Exercise 1: Reproduce, word for word, the entire mailing list post about PDFs with words run together.

[nfbcs] PDF with words run together

Dr Denise M Robinson deniserob at gmail.com
Mon Feb 11 16:57:25 UTC 2019


Yes I have heard it also. But typically there is a different way to do a save as or as Nancy mentioned it after you save the PDF you literally do an application key in file explore The PDF file that you just saved then down arrow to open with Word and it can turn it all into great text. This is Different than  trying to save it while it is open in PDF. You can open a PDF then alt f to file then down arrow to and save as other and text and open in notepad then copy and paste that into word and often that will fix it too. But it is more steps than the one Nancy mentioned. You can also have Google docs OCR it and that does a great job too
I would love for anyone to send me any PDF issued document and I would love to take a look at it. Please feel free to do so with the problematic PDFs
I really love a good challenge
Sent from Dr Denise M Robinson 

> On Feb 11, 2019, at 10:50 AM, Peter Donahue via nfbcs <nfbcs at nfbnet.org> wrote:
> 
> Hello Denice and everyone,
> 
>    Mary and I have noticed this phenomenon as well. When we attempt to read certain PDF documents the words appear to be run together. It's hard to know if this is a flub of the document's creator or if the trouble lies with our screen readers. This is something the screen reader developers should look at to resolve this issue if it's due to screen reader bugs.

Exercise 2: In the records, copy the lines from the one containing "22:** Grupo: L;" through the one containing "23:** Grupo: M;", including both, and nothing else.

Source data:
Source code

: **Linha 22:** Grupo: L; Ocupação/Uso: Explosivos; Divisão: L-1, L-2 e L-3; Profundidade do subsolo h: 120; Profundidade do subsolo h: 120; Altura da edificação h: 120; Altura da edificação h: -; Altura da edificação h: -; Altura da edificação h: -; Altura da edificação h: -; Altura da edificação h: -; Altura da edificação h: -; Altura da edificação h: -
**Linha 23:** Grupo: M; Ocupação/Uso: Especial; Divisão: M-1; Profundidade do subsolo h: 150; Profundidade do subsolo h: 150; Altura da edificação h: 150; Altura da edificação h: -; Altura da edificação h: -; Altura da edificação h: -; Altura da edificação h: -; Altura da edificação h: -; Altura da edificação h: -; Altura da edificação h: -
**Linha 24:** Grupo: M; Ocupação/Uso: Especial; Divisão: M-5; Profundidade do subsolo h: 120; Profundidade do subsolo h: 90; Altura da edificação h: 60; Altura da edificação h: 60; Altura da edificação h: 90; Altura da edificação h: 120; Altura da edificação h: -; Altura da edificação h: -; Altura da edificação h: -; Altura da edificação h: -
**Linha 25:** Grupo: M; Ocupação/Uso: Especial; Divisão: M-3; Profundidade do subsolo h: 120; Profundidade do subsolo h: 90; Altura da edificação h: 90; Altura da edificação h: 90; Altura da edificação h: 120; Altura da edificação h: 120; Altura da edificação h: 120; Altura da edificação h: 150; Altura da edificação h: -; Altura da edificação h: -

Answer box 1:
[nfbcs] PDF with words run together

Dr Denise M Robinson deniserob at gmail.com
Mon Feb 11 16:57:25 UTC 2019


Yes I have heard it also. But typically there is a different way to do a save as or as Nancy mentioned it after you save the PDF you literally do an application key in file explore The PDF file that you just saved then down arrow to open with Word and it can turn it all into great text. This is Different than  trying to save it while it is open in PDF. You can open a PDF then alt f to file then down arrow to and save as other and text and open in notepad then copy and paste that into word and often that will fix it too. But it is more steps than the one Nancy mentioned. You can also have Google docs OCR it and that does a great job too
I would love for anyone to send me any PDF issued document and I would love to take a look at it. Please feel free to do so with the problematic PDFs
I really love a good challenge
Sent from Dr Denise M Robinson 

> On Feb 11, 2019, at 10:50 AM, Peter Donahue via nfbcs <nfbcs at nfbnet.org> wrote:
> 
> Hello Denice and everyone,
> 
>    Mary and I have noticed this phenomenon as well. When we attempt to read certain PDF documents the words appear to be run together. It's hard to know if this is a flub of the document's creator or if the trouble lies with our screen readers. This is something the screen reader developers should look at to resolve this issue if it's due to screen reader bugs.

Answer box 2:
: **Linha 22:** Grupo: L; Ocupação/Uso: Explosivos; Divisão: L-1, L-2 e L-3; Profundidade do subsolo h: 120; Profundidade do subsolo h: 120; Altura da edificação h: 120; Altura da edificação h: -; Altura da edificação h: -; Altura da edificação h: -; Altura da edificação h: -; Altura da edificação h: -; Altura da edificação h: -; Altura da edificação h: -
**Linha 23:** Grupo: M; Ocupação/Uso: Especial; Divisão: M-1; Profundidade do subsolo h: 150; Profundidade do subsolo h: 150; Altura da edificação h: 150; Altura da edificação h: -; Altura da edificação h: -; Altura da edificação h: -; Altura da edificação h: -; Altura da edificação h: -; Altura da edificação h: -; Altura da edificação h: -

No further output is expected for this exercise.